What generalization looks like

The easiest way to tell that code’s been wisely generalized is to ask yourself this question: “Can I see the forest for the trees?“ If a quick glance at any level of detail (a class, a function, a module, a project definition) gives you a broad, useful picture of what’s inside–with opportunities to drill deeper as needed, but without overwhelming noise–then a careful generalizer has done their job. Same deal if lateral and hierarchical and temporal relationships are obvious. It’s not an accident that I’m describing “good code” here–the kind we all like to work in…

Generalization is partly why small files and small functions are your friends. It also explains why boilerplate comments are worse than useless, and bears on why encapsulation and loose coupling are so crucial.

Why we don’t generalize

I’m not saying that generalization is easy, though.

One reason we don’t generalize is because we are being crushed by tech debt. We feel like we can’t afford it. This is a very real problem, but it is solvable–or at least improvable.

Another reason we don’t generalize is because we’re addicted to details. I have heard performance zealots say that they couldn’t break up massive C/C++ functions because they couldn’t trust the compiler to inline like it was supposed to. This is utter nonsense.

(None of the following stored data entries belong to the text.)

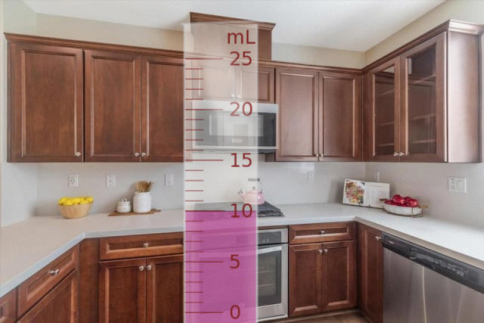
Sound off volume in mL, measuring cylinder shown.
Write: 10 mL
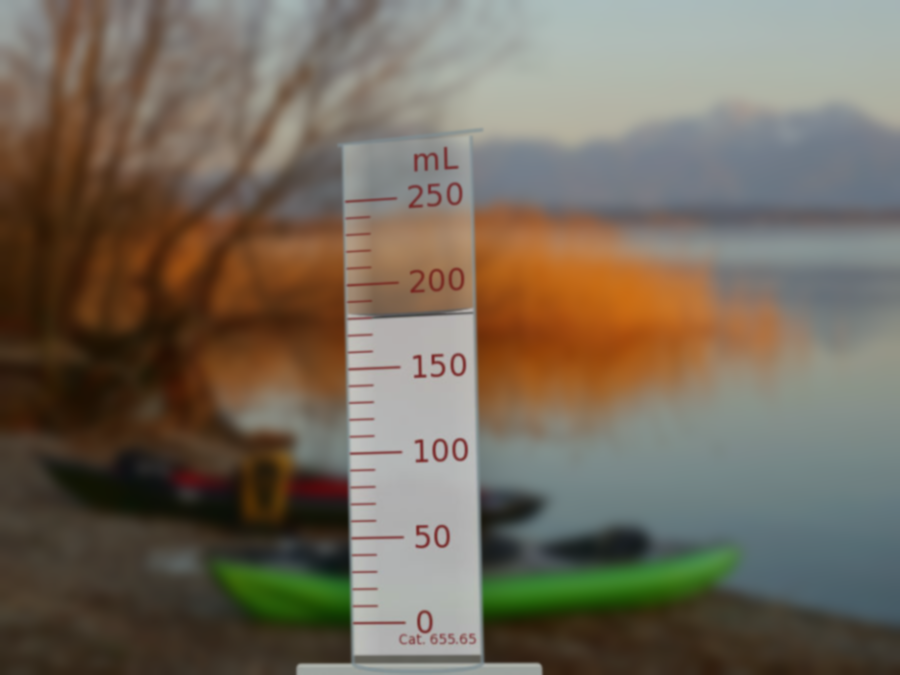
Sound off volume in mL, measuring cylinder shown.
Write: 180 mL
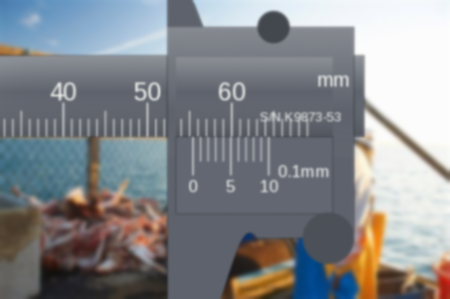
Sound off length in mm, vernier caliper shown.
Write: 55.4 mm
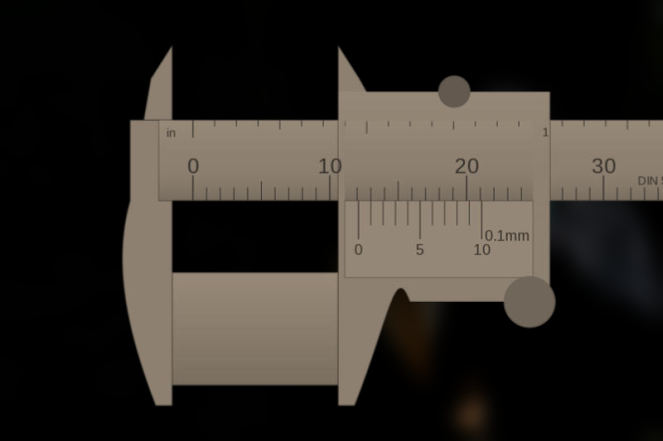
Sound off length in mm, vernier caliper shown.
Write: 12.1 mm
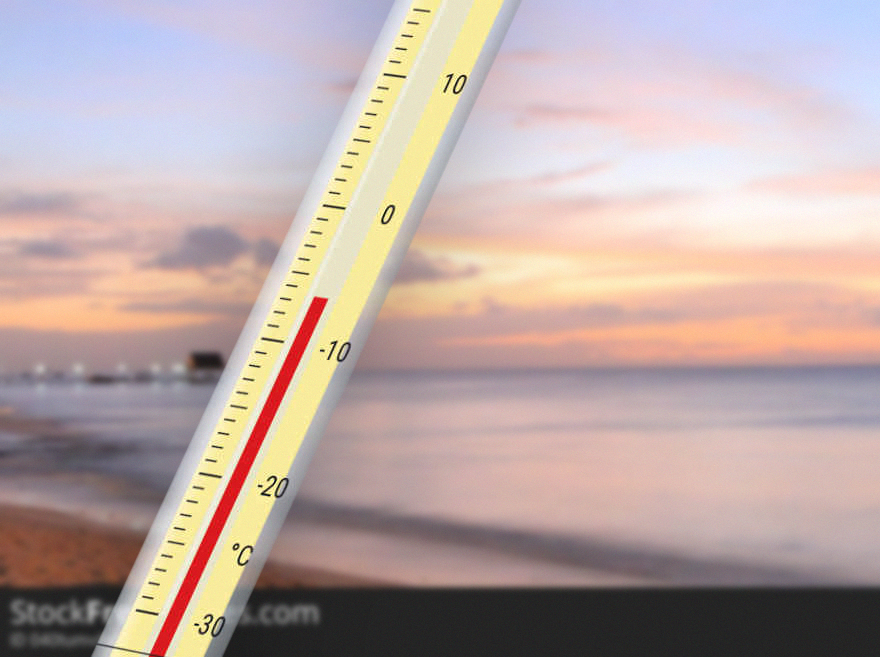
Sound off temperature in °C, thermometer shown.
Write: -6.5 °C
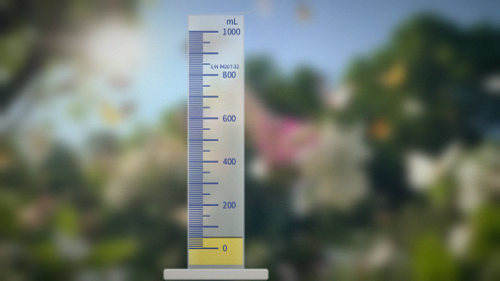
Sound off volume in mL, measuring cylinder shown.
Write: 50 mL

Setting aside the (largely valid) argument that the compiler is usually smarter about performance optimizations than the programmer, you can always use a macro, for pete’s sake. I’ve heard similar mindsets in laments about inheritance and vtables, the inefficiency of regexes, the inconvenience of private member variables, and lots of other features in every programming language I know. In each case, the technical points on which the rationalization rests may be narrowly valid–and maybe it matters in a very specific context–but there are almost always ways to generalize better or more cleanly than we like to claim. We should hang on to as few details as we have to.

A third reason we don’t generalize is because we don’t think hard enough, or we’re not smart enough to notice a pattern. This happens to me a lot; I find that I can’t generalize in code that I haven’t invested in deeply. It’s too easy to make mistakes.

A fourth reason we don’t generalize is because our tools and languages discourage us. Java, for example, is ridiculously detail-heavy in its management of data types: to declare a variable, you usually have to declare its type and name, and then set it equal to a new object of exactly that same type, named all over again. Do an egrep through a java codebase sometime, looking for typename identifier = new typename. It’s silly. You can have just as much type safety, without the mind-numbing repetition, as ML proved, and C++11 discovered with the introduction of the auto keyword.

There are lots of other examples. Aspect-oriented programming attempts to formalize generalizations that permeate or cross-cut a whole codebase; to the extent that AOP is awkward, we are generalizing against the grain of our tools. Poor flexibility in interface evolution is endemic in nearly every programming framework; for no good reason, it prevents us from generalizing about semantically compatible software. Programming languages declare functions, parameters, and local variables in a way that makes it laborious to extract a block of logic into a subroutine (though IDEs with refactoring features have mitigated this problem somewhat). The “step routines” feature of the intent programming language I’m writing is an attempt to address this problem; perhaps I’ll blog about that soon.

Call to action

Pragmatism always matters, of course; it may not be worth our time to generalize in every case. :-)

image credit: xkcd.com

Nonetheless, the best tech folks that I know are much better at this skill than the middle of the bell curve, and I don’t think that’s an accident. I’d like to see us, as an industry, do a better job of turning implicit patterns in our everyday engineering work into method, structure, and reusable building blocks.

Where do you have code, or processes, that are calling out for this sort of attention?